The debate on the tactics that Malta should use within the EU to obtain what it wants by way of meeting the problem of illegal migration, is echoing past tactics used by Dom Mintoff in the Conference on Security and Cooperation in Europe, the CSCE. Journalists, opinion writers, cartoonists and politicians use the term “Helsinki” instead of “CSCE”, thus distorting the full negative impact of those tactics. Lest I be accused of being selective in my criticism, I have now to include my friends Minister Carm Mifsud Bonnic1 (22 March) and the cartoonist in The Times (23 March).

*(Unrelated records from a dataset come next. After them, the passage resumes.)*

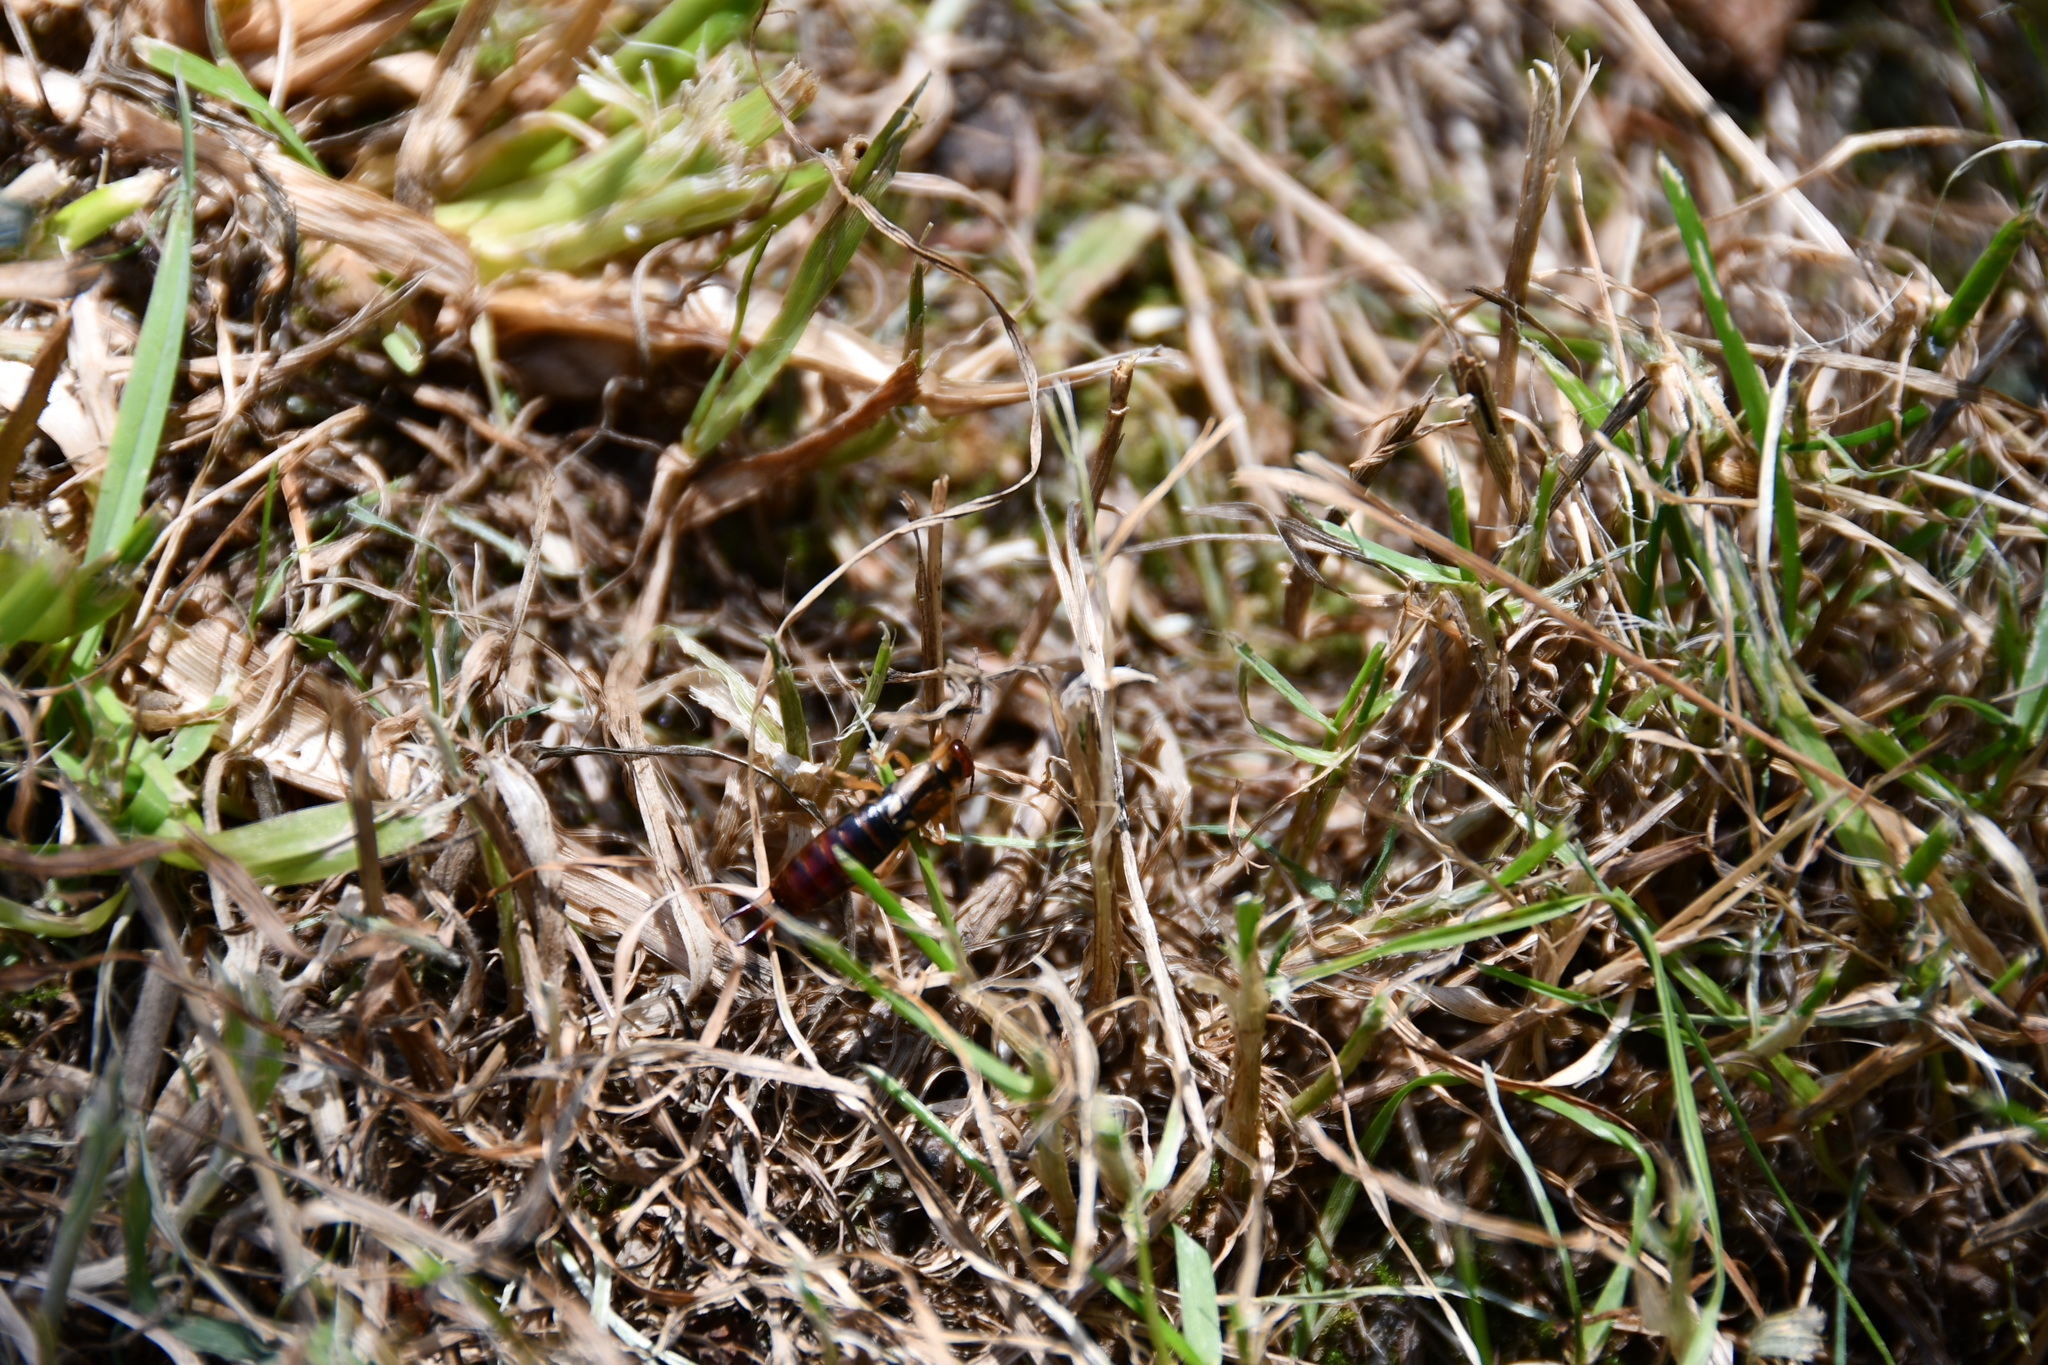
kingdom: Animalia
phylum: Arthropoda
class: Insecta
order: Dermaptera
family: Forficulidae
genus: Forficula
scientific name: Forficula
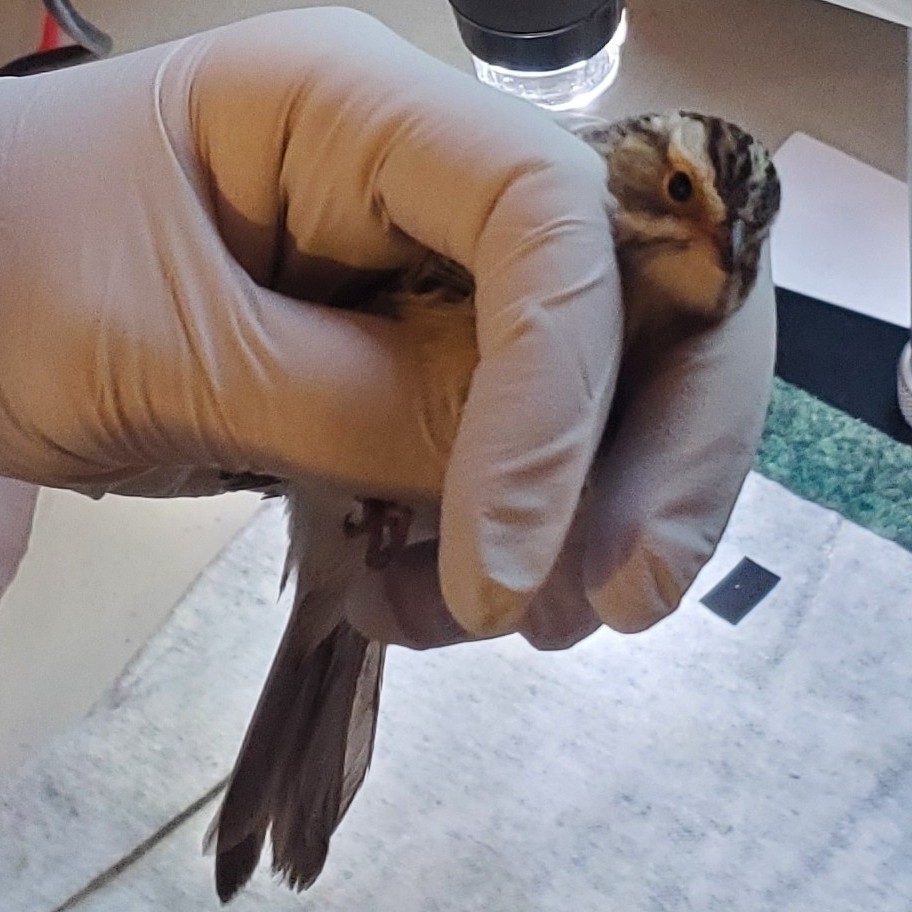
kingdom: Animalia
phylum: Chordata
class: Aves
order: Passeriformes
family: Passerellidae
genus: Zonotrichia
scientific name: Zonotrichia albicollis
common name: White-throated sparrow
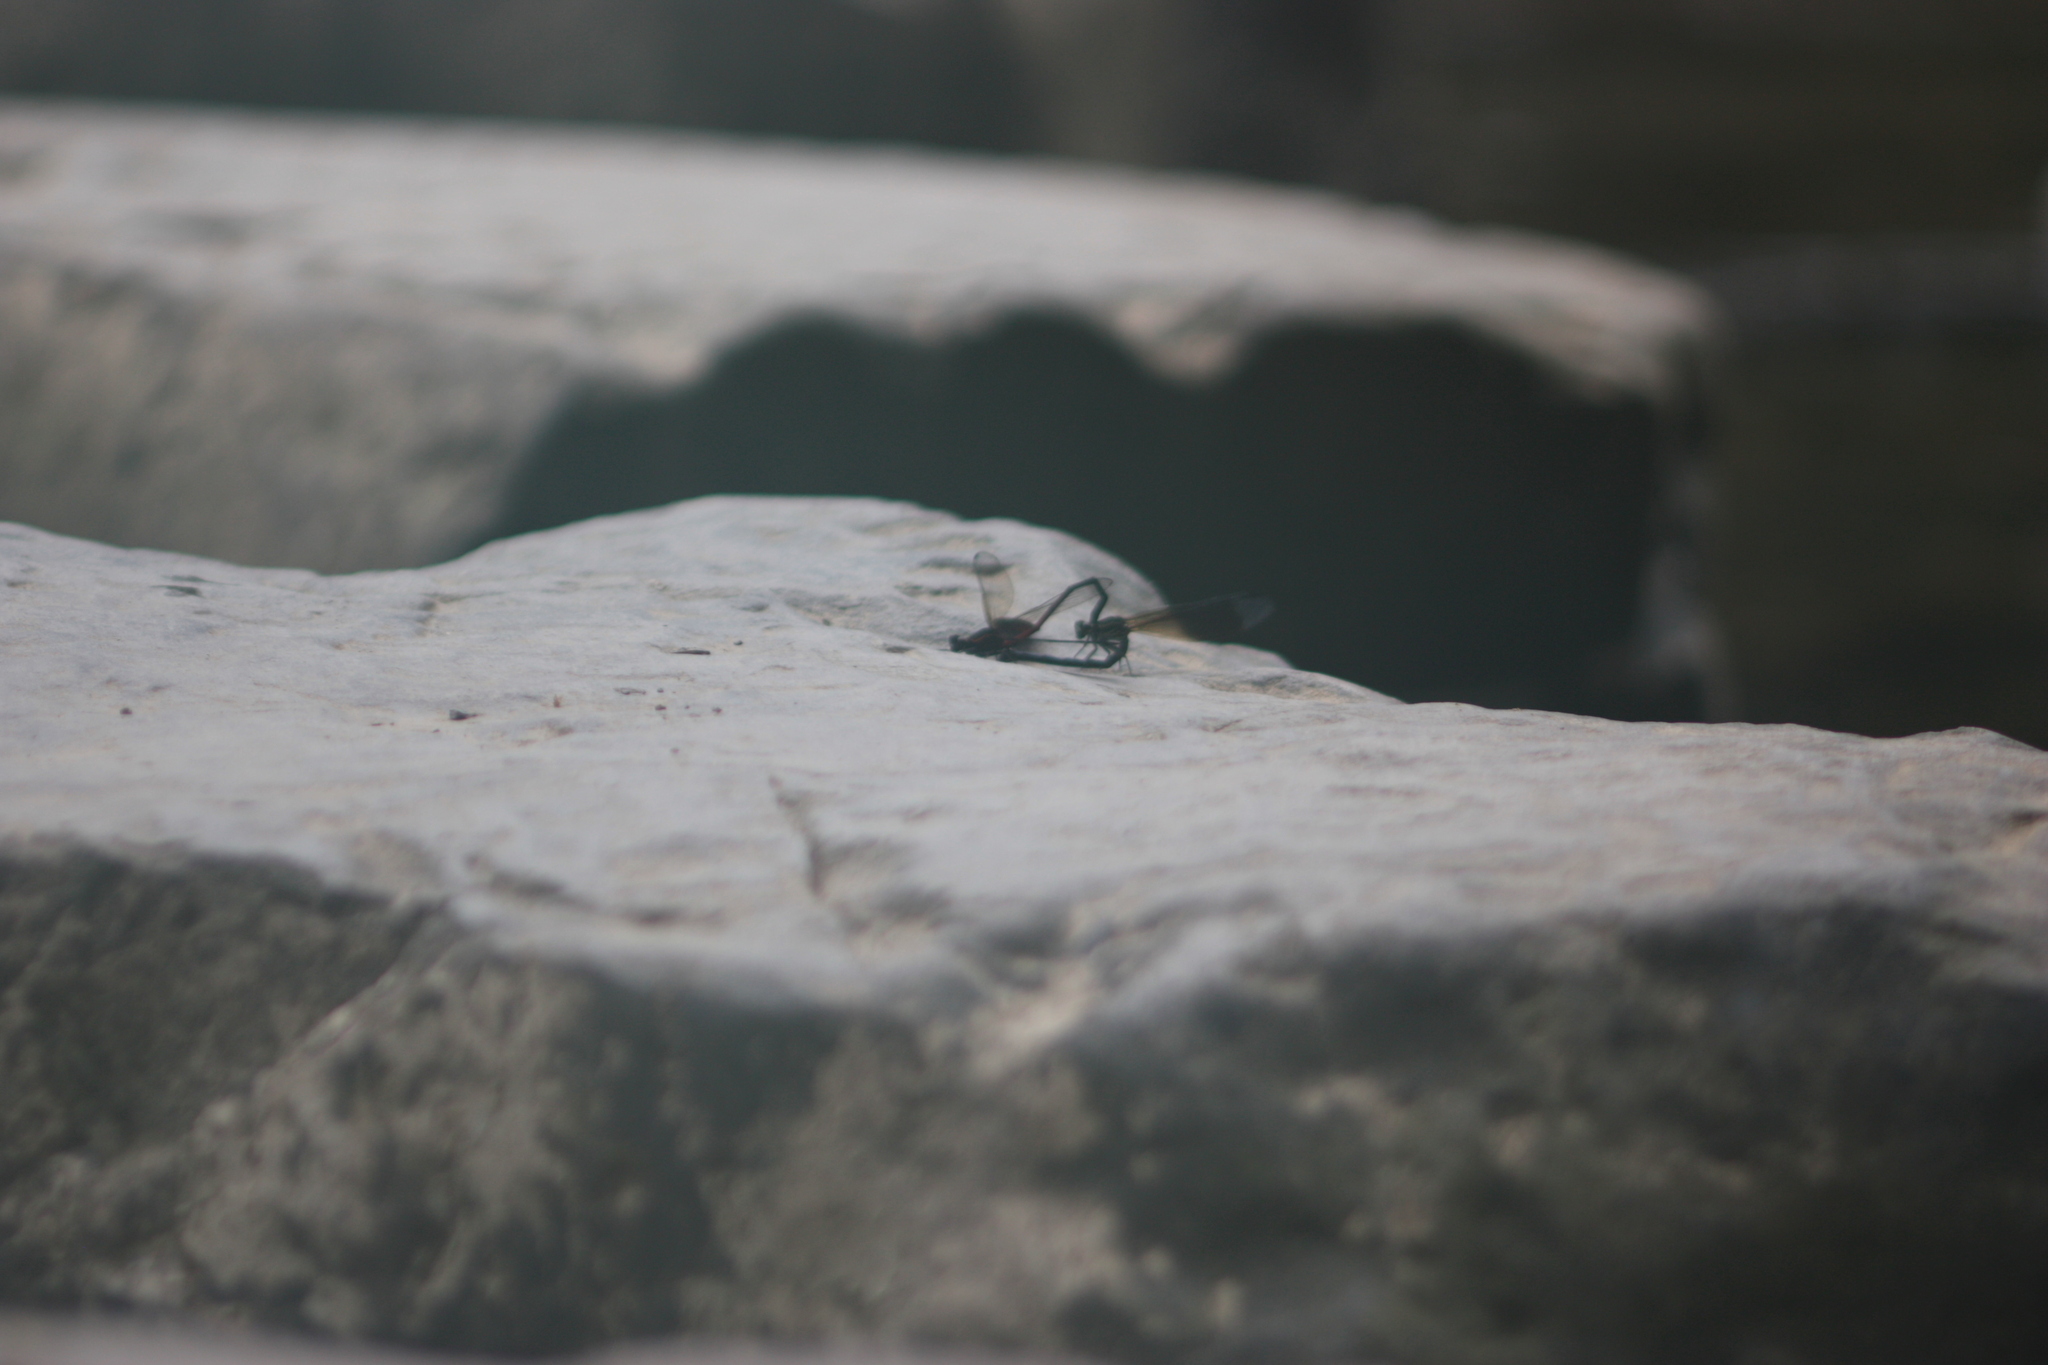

Mintoff exercised his veto, or to be precise, denied his consensus to the final document agreed to by all the other participating states in the CSCE, in Helsinki (1973), Geneva (1975), Belgrade (1978) and Madrid (1983). The most notorious occasion was the 53-day delay in the conclusion of the Madrid meeting. The next was the Geneva session where the Helsinki Final Act was drawn up. However, the meeting which gave the loose but inaccurate label “Helsinki” to Mintoff’s intransigent tactics, was the first, that in Helsinki in 1973. On each of these three occasions the threat of Malta being excluded from the CSCE was present. That this did not come about was not because Malta finally obtained what it wanted, but because Mintoff had to give in.
The most incisive, and negative, comment against Mintoff’s tactics came from Lazar Mojsov, the foreign minister of friendly non-aligned Yugoslavia, at the end of the Madrid meeting. In his concluding statement Mojsov declared that the witholding of the concensus (by Malta) had been an abuse of the consensus provision, which was meant to protect a nation’s security interests, and not for a nation to try to impose its demands on the other participating states.
For those too young to remember those days, or older ones with short or selective memories, I would point out that, next to Mintoff himself, I am the person who has dealt most closely, and consistenly, with the Conference on Security and Cooperation in Europe.